Barefoot and Unable to Walk

C3-4 spinal cord compression

C3-4 spinal cord compression

JR, A middle-aged man, was admitted to the Emergency Department for various symptoms, most notably his numbness in hands with lack of grip strength, severe difficulty walking, and many falls, which he reported had been happening for the past three months. He could not remember if there had been any trauma before these symptoms started.

After his initial evaluation, JR got up and wanted to leave. However, before he made it very far, he collapsed and hit his head. He lost consciousness briefly and when awoken was urged to stay for further care.

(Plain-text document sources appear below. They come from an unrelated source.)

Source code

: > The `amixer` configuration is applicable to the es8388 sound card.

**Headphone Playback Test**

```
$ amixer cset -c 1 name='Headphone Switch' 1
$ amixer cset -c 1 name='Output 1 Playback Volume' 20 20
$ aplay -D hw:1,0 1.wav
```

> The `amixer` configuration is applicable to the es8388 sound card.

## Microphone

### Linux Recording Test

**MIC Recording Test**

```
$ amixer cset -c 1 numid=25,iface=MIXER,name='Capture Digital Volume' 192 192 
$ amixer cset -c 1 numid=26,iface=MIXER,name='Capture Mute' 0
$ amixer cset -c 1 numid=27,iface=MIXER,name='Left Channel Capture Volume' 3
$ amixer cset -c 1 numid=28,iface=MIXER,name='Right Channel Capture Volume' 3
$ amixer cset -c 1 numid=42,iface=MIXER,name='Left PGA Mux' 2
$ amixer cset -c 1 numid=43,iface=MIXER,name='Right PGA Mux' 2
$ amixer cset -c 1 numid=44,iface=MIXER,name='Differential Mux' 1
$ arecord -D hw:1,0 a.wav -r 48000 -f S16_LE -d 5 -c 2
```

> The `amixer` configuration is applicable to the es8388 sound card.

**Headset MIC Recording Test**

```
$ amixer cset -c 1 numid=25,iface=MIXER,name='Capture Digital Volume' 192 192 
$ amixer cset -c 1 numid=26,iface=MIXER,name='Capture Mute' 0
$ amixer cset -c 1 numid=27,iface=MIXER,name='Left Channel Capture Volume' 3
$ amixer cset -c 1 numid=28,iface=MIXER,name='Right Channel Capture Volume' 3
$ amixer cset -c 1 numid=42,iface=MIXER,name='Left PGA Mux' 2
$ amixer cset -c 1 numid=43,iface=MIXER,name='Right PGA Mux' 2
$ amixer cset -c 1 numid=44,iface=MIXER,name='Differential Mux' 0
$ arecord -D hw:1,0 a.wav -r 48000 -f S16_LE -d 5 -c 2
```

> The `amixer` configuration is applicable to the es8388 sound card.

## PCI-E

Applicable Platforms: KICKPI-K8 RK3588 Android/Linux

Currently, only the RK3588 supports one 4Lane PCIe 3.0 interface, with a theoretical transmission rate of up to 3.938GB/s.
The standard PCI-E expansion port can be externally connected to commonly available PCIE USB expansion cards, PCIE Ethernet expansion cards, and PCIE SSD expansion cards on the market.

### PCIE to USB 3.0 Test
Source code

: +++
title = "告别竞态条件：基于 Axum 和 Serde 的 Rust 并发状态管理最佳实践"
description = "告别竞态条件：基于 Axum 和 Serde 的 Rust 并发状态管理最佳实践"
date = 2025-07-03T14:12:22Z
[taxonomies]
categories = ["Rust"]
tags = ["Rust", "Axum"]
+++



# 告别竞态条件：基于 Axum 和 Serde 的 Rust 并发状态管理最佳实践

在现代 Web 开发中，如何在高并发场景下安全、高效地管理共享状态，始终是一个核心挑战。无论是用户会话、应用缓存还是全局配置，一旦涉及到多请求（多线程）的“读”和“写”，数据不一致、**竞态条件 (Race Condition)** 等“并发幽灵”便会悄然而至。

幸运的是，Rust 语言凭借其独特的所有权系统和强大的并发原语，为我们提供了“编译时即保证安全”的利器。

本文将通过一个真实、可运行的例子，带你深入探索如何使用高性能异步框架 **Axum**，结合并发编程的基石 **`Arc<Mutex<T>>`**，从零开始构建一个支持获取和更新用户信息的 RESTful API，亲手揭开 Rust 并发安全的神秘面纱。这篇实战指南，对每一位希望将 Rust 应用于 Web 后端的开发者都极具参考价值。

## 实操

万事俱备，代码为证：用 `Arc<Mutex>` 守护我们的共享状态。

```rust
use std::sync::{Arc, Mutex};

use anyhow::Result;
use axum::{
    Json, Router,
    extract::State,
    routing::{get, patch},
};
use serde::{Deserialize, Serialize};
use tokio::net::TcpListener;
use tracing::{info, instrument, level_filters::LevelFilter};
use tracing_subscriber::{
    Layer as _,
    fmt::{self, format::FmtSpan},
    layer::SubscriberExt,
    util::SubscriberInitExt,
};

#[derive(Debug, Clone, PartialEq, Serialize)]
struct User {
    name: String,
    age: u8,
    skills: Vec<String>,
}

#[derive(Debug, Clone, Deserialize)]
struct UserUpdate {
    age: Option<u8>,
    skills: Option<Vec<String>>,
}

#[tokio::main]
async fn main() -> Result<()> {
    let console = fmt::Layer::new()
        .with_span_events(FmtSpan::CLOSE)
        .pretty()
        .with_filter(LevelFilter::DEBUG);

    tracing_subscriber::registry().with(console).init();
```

While in the ED the patient became unable to walk and was diagnosed with dense quadriparesis (weakness of all four limbs) and thus needed to see a neurosurgeon right away. Dr. Vokshoor met with the patient and ordered imaging, which helped him to additionally diagnose JR with cervical myelopathy with cervical radiculopathy, cervical disc herniation, spinal cord injury, and spinal cord contusion. The severity and quick progression of his symptoms showed that his condition was becoming dangerous and needed to be treated immediately.

However, JR’s bare feet sparked a conversation in which the ED staff learned he was homeless. This man needed treatment ASAP, but had no means to pay for medical care of any kind let alone surgery. When INI learned of his situation, we were eager to help! We coordinated his care and surgery, ensuring all treatment and medical devices would be at no cost to the patient.

The surgical options and recovery expectations were fully discussed with the patient. JR was then brought to the operating room for his anterior cervical diskectomy and fusion (ACDF) at C3-4 (neck). An interlaminar biomechanical device along with anterior cervical plates were implanted for fusion and fixation. Aggressive decompression of the spinal cord in the lateral recess was done to relieve the severe pressure on the spinal cord.

Since surgery, JR has followed up with Dr. Vokshoor for postoperative care free of charge. Although he still has residual symptoms of his spinal cord injury, his quadriparesis is improving! JR has a long road ahead, and we wish him the best of luck as he focuses on his recovery!